Hoyer: I voted for it. I’m a strong believer in the rights men and women who are working to organize and bargain collectively. We have now the greatest disparity between corporate leaders and workers. We have the greatest disparity in the world as a matter of fact. And as labors clout has diminished that disparity has increased to the extent that you destroy the middle class. The difference between workers and executives in Japan is about one-tenth of that here in the United States. One of the problems has been is that it’s very difficult to get a labor election in organizations now days. I believe the right of an employee to bargain collectively need to be protected. The National Labor Relations Board has not been functioning well, it has been somewhat lethargic. The result is a bill, which says, ok if you’ve got 51% of the employees sign up and say they want to be a union you got the cards there and you submit them to the NLRB and they could be certified absent an election, it’s sort of like an absentee ballot.

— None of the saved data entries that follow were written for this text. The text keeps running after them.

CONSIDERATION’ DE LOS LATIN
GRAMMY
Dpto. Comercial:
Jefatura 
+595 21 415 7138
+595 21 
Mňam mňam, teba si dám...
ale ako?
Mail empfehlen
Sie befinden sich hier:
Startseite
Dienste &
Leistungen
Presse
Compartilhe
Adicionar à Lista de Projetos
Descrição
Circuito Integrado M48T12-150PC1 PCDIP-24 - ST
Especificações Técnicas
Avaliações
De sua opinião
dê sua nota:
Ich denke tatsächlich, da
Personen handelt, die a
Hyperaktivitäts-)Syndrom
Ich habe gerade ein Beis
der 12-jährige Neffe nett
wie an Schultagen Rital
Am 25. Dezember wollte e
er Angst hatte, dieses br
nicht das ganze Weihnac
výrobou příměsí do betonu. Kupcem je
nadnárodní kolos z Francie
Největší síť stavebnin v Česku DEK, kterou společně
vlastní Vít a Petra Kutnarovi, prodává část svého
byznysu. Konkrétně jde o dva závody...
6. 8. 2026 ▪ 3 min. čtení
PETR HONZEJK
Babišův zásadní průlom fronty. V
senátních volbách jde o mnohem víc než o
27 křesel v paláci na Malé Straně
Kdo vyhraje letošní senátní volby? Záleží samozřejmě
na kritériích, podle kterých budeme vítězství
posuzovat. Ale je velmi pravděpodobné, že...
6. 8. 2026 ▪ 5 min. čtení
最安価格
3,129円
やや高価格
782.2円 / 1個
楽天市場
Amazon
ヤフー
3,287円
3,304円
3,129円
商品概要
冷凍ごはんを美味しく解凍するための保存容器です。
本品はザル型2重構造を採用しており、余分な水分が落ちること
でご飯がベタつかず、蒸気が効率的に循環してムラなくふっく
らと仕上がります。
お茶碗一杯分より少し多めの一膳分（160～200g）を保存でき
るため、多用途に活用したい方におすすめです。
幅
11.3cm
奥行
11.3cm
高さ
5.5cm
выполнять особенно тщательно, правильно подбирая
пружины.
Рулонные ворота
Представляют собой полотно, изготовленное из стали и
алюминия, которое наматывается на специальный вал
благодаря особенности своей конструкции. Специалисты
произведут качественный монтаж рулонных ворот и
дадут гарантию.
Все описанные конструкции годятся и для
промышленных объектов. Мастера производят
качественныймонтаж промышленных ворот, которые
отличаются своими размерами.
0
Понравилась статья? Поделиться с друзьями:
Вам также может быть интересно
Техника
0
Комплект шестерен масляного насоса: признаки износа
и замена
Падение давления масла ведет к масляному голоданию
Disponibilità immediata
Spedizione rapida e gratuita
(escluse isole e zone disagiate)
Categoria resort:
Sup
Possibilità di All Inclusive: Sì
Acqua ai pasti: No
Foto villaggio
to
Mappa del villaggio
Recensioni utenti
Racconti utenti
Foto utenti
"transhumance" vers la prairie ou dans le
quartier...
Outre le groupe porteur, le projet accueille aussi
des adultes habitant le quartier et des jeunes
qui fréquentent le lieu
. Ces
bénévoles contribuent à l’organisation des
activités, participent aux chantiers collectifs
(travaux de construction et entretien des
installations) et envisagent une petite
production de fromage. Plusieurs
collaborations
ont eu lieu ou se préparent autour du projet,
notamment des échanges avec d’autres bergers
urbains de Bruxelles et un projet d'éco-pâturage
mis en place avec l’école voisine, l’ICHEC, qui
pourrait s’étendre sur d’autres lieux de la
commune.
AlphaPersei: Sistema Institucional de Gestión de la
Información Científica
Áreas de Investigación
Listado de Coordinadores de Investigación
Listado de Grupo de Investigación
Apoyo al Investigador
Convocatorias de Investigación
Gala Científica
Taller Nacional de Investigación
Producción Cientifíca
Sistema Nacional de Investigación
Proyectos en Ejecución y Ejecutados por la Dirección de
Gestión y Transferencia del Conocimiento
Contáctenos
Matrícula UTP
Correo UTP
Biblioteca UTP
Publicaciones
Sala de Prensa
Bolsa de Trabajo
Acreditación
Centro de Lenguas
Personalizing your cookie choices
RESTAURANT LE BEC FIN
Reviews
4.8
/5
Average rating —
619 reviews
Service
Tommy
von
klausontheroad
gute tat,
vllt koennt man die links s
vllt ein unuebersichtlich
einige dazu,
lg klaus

Bailey: I think that the right of people to have secret ballot is a part of our society and should be strongly maintained and the government needs to quit pandering to special interest groups. Congressman Hoyer received the second most of any congressional candidate in this nation in the first two quarters almost 6 million dollars about 2.7 in the first quarter and over 3 million in the second. Almost 87% of that came from outside of the state. He’s also spent 6 million in the first two quarters of this year. Unfortunately sometimes in the past races have gone to the highest better. I think the American people with the help of the Internet; media are fed up with all these backroom deals I would have voted against that bill. I will support a persons right of association.